PoC Released for Unauthenticated RCE Vulnerability in TP-Link VIGI NVR4032H Network Video Recorder

A critical security vulnerability has been discovered in TP-Link’s VIGI NVR4032H network video recorder, a device widely used in professional surveillance systems. This flaw could allow remote attackers to gain complete control of the NVR without authentication, putting sensitive video footage and the entire surveillance network at risk.

Image: TP-Link

Unveiling the Flaw: Unauthenticated Remote Command Execution

The vulnerability, identified by independent security researcher n4nika in collaboration with SSD Secure Disclosure, stems from a buffer overflow issue in the “onvif_discovery” binary. This binary, which listens on UDP port 5001, is susceptible to exploitation by attackers who can craft malicious packets to trigger the buffer overflow.

By successfully exploiting this flaw, attackers can execute arbitrary code on the NVR with root privileges without requiring authentication, effectively taking complete control of the device. This could lead to a range of malicious activities, including:

• Video Surveillance Compromise: Attackers could access, manipulate, or delete sensitive surveillance footage, disrupting investigations or compromising privacy.
• Data Exfiltration: Attackers could steal confidential information stored on the NVR, such as access credentials, network configurations, or personal data.
• Network Intrusion: Attackers could use the compromised NVR as a foothold to penetrate deeper into the network, potentially targeting other connected devices or systems.
• Denial of Service (DoS): Attackers could disrupt the NVR’s operation, rendering the surveillance system unusable.

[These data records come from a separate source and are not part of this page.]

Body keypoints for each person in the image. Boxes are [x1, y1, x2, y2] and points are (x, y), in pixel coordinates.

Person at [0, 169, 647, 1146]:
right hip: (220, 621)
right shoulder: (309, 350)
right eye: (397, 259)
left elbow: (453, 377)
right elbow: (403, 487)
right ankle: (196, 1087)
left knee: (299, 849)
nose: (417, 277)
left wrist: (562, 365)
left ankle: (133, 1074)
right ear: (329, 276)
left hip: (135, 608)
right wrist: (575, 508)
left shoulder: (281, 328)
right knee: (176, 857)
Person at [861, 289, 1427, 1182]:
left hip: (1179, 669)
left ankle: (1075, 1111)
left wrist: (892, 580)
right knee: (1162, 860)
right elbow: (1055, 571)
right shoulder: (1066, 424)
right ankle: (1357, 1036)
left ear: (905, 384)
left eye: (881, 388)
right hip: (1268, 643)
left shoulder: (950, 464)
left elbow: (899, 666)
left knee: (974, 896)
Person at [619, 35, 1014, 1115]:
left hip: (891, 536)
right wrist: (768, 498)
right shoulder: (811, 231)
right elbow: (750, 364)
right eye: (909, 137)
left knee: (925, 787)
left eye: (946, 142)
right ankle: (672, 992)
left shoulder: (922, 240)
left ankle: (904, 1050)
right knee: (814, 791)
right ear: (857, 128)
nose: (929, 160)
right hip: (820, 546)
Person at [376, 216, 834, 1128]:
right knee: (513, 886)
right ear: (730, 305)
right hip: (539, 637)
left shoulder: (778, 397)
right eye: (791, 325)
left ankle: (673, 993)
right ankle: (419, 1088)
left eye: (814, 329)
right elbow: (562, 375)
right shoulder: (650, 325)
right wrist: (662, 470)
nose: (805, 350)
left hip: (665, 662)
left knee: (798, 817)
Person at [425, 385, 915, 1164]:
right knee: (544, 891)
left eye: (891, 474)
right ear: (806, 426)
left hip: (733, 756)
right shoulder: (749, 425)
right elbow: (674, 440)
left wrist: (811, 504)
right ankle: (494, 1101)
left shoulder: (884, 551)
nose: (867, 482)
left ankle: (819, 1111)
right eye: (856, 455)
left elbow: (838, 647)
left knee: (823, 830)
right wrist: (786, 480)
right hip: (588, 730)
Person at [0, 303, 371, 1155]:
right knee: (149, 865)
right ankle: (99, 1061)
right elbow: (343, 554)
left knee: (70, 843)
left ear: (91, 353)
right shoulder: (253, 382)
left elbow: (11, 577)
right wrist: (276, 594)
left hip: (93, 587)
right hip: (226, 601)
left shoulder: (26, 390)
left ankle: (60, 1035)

Impacted Devices and Firmware Versions

The vulnerability affects VIGI NVR4032H devices running firmware version VIGI NVR4032H(UN)_V1_1.0.1 Build 230628. Additionally, several other TP-Link VIGI NVR models sharing the same codebase are also likely vulnerable.

Public Disclosure and Proof-of-Concept

The SSD Secure Disclosure analysts have made the details of the vulnerability public, including step-by-step exploitation instructions and a proof-of-concept (PoC) exploit. This transparency aims to prompt quick action from affected users and administrators to mitigate the risk.

Mitigation and Patching

TP-Link has released a firmware update, VIGI NVR4032H(UN)_V1_1.0.5 Build 240424, to address this critical vulnerability. All users of affected devices are strongly urged to update their firmware immediately.